HomeSnap is the parent platform of Citysnap, the site CoStar launched last year to face off with Zillow-owned StreetEasy over New York City residential listings. 

The site, which partnered with REBNY to become the city’s first MLS, hoped to win brokers over by making it available for free and by not selling listing leads.

For years, StreetEasy was New York City’s de facto MLS as in-fighting and industry rivalries kept the city’s brokerages from launching one. StreetEasy circumvented them by creating a consumer-facing, easy-to-use website. By prioritizing the consumer and making it easy to search properties by neighborhood and a variety of filters, the site won over the general public, forcing brokers and brokerages to follow.

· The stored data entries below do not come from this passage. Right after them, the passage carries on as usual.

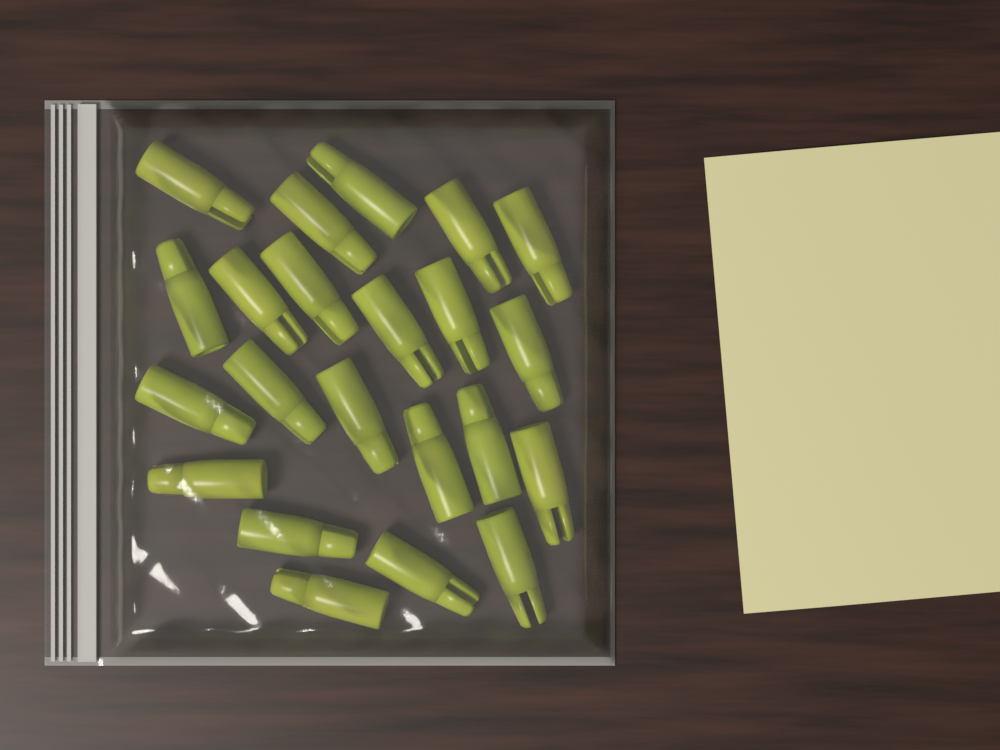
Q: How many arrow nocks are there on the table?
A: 22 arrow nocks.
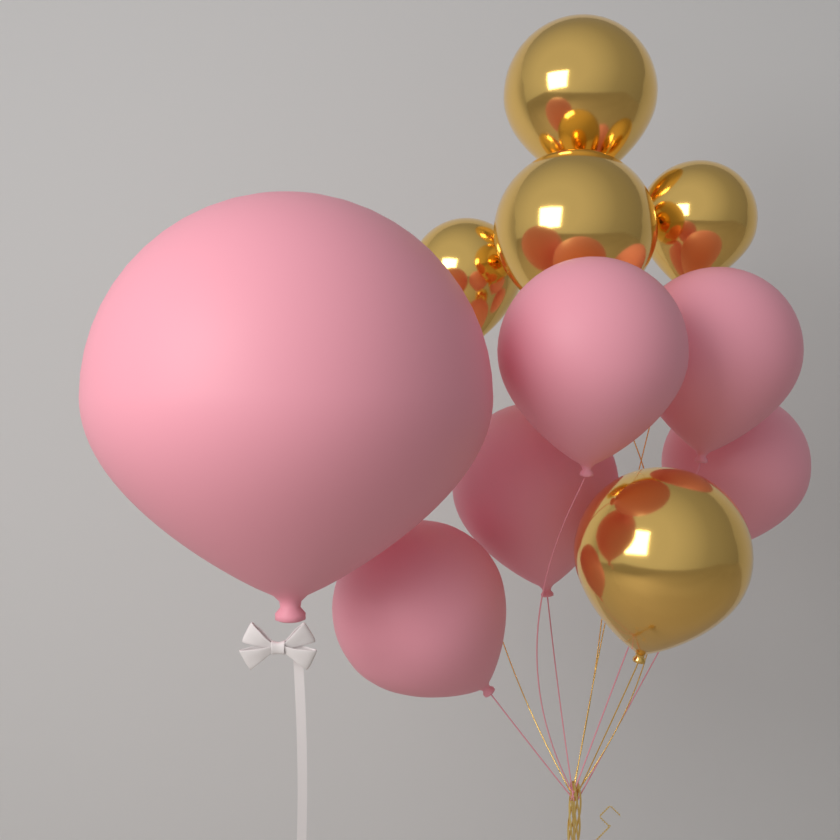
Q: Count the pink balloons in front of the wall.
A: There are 6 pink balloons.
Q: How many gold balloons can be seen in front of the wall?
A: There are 5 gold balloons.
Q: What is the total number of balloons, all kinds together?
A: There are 11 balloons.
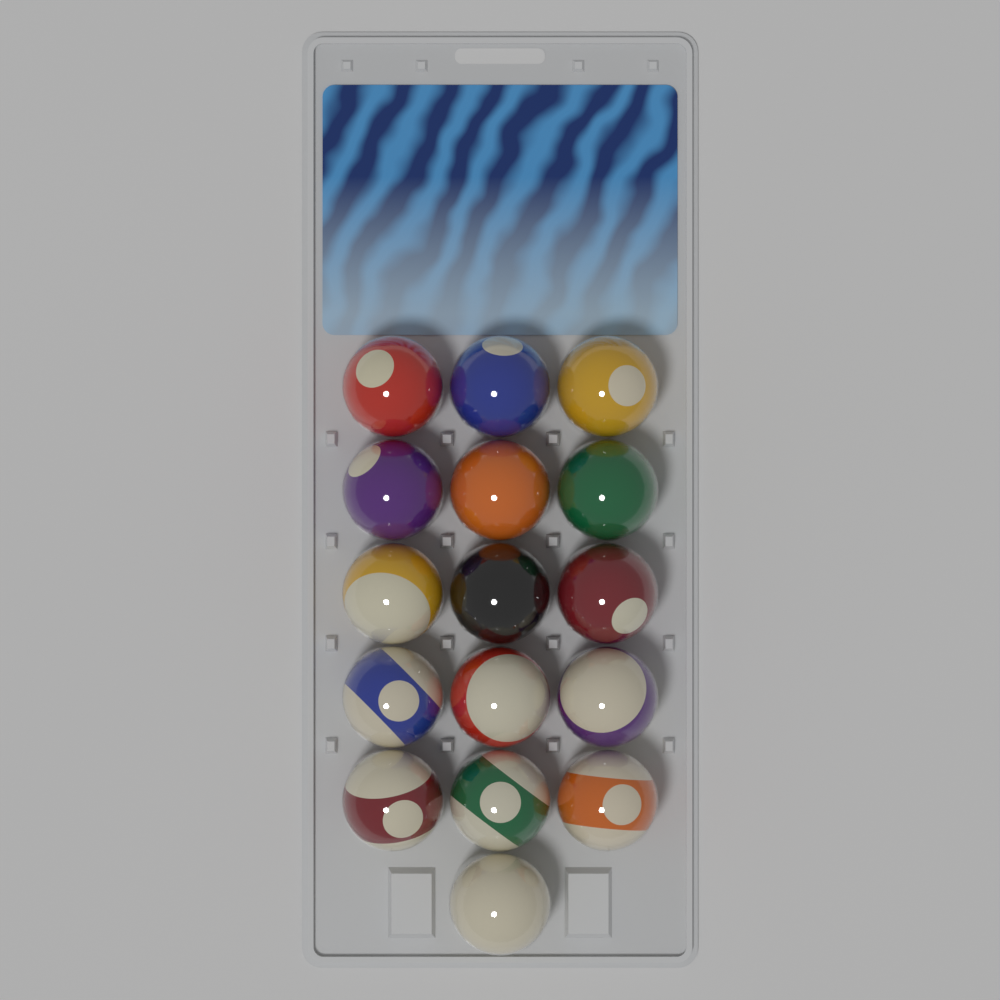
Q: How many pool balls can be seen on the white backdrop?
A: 16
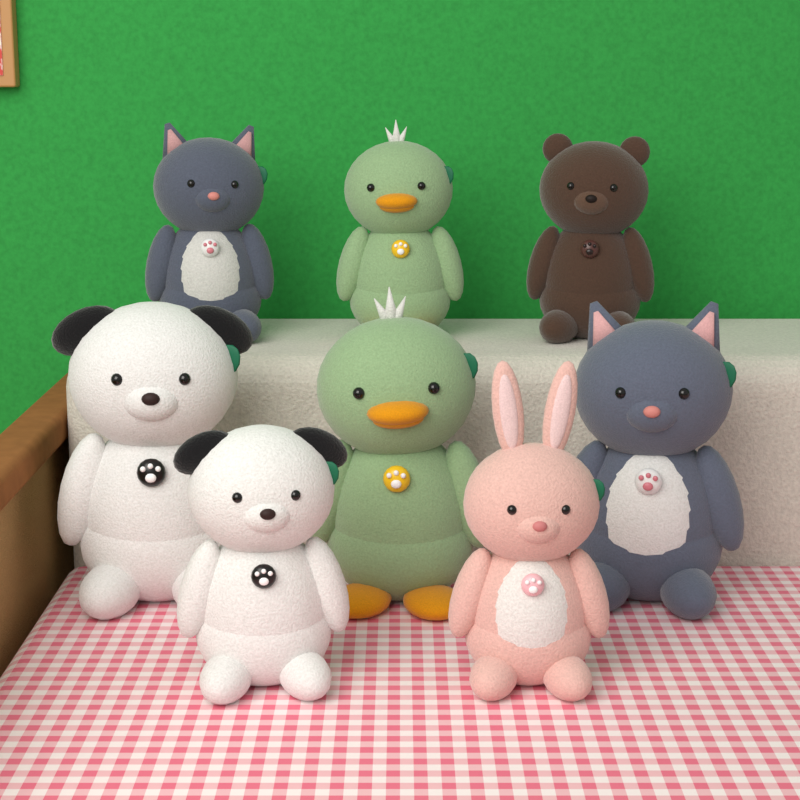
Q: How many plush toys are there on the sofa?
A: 8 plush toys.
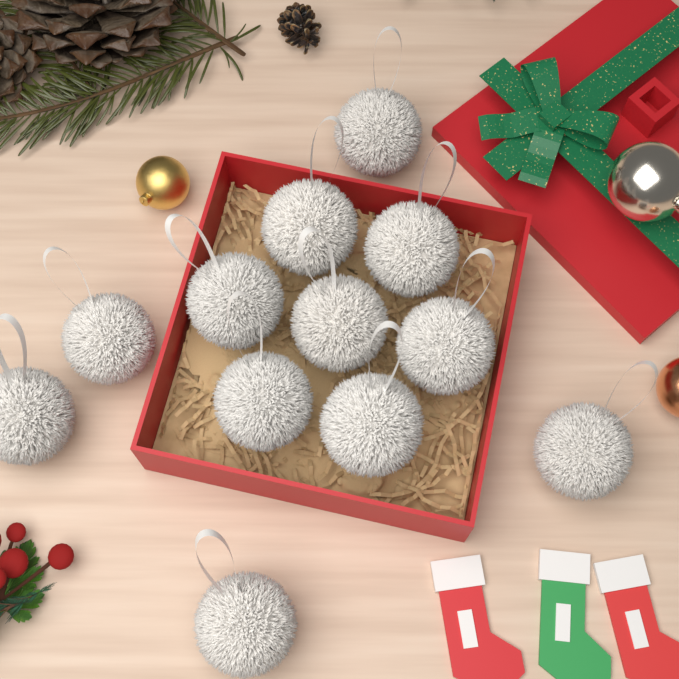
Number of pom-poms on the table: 12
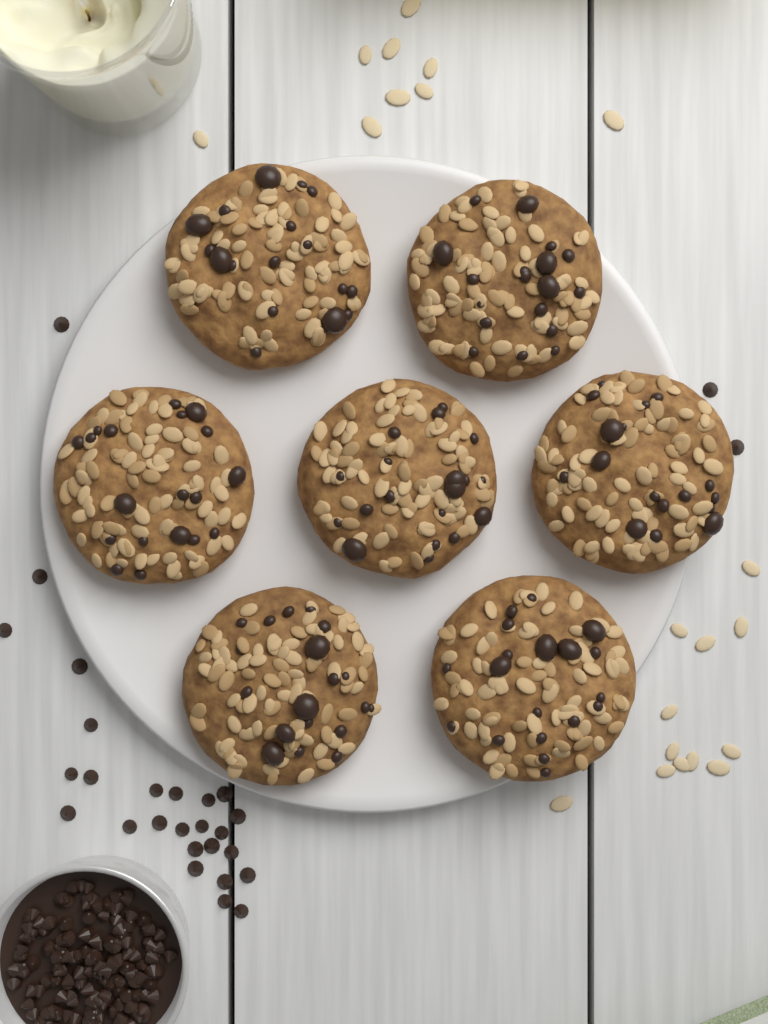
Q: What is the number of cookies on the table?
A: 7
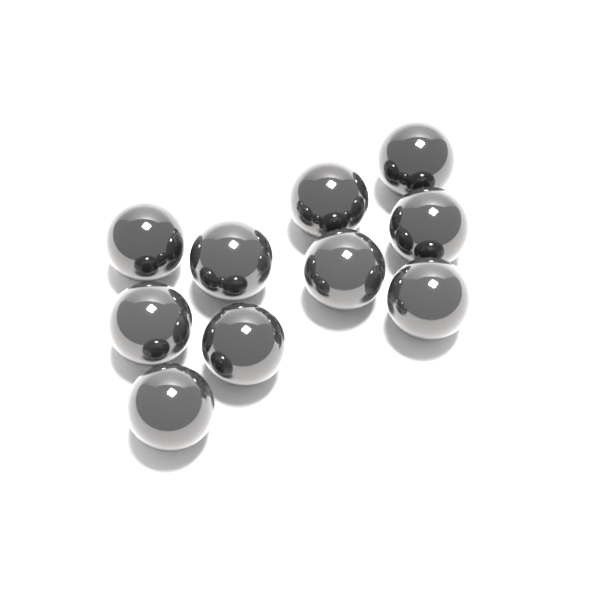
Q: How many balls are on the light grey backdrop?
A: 10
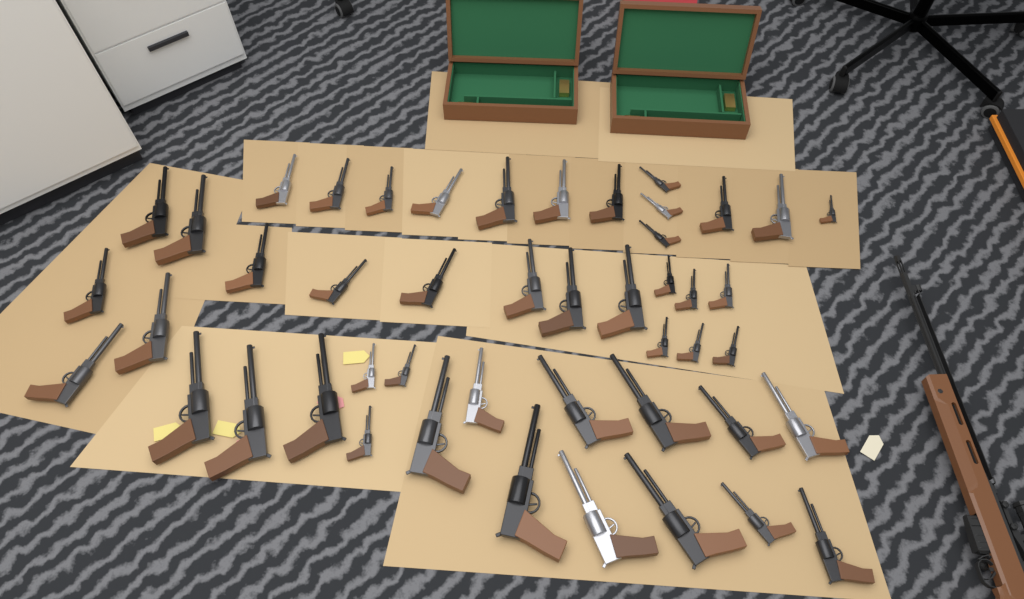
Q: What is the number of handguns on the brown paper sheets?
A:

Zillow bought the platform in 2013 for $50 million and went on to anger some brokers with its monetization strategy, which requires payment for rental listings and a percentage of the sales that originated from StreetEasy leads. Brokers also can pay to advertise on someone else’s listing.

Eight months after its launch, rival Citysnap doesn’t seem ready yet to give StreetEasy a run for its money. A recent count found Citysnap had roughly 12,000 for-sale and rental listings across Manhattan, Brooklyn, Queens and the Bronx, about half as many as StreetEasy. 

Correction: This article has been updated to reflect StreetEasy allows brokers to pay to advertise on someone else’s StreetEasy listing, not appear as the listing broker.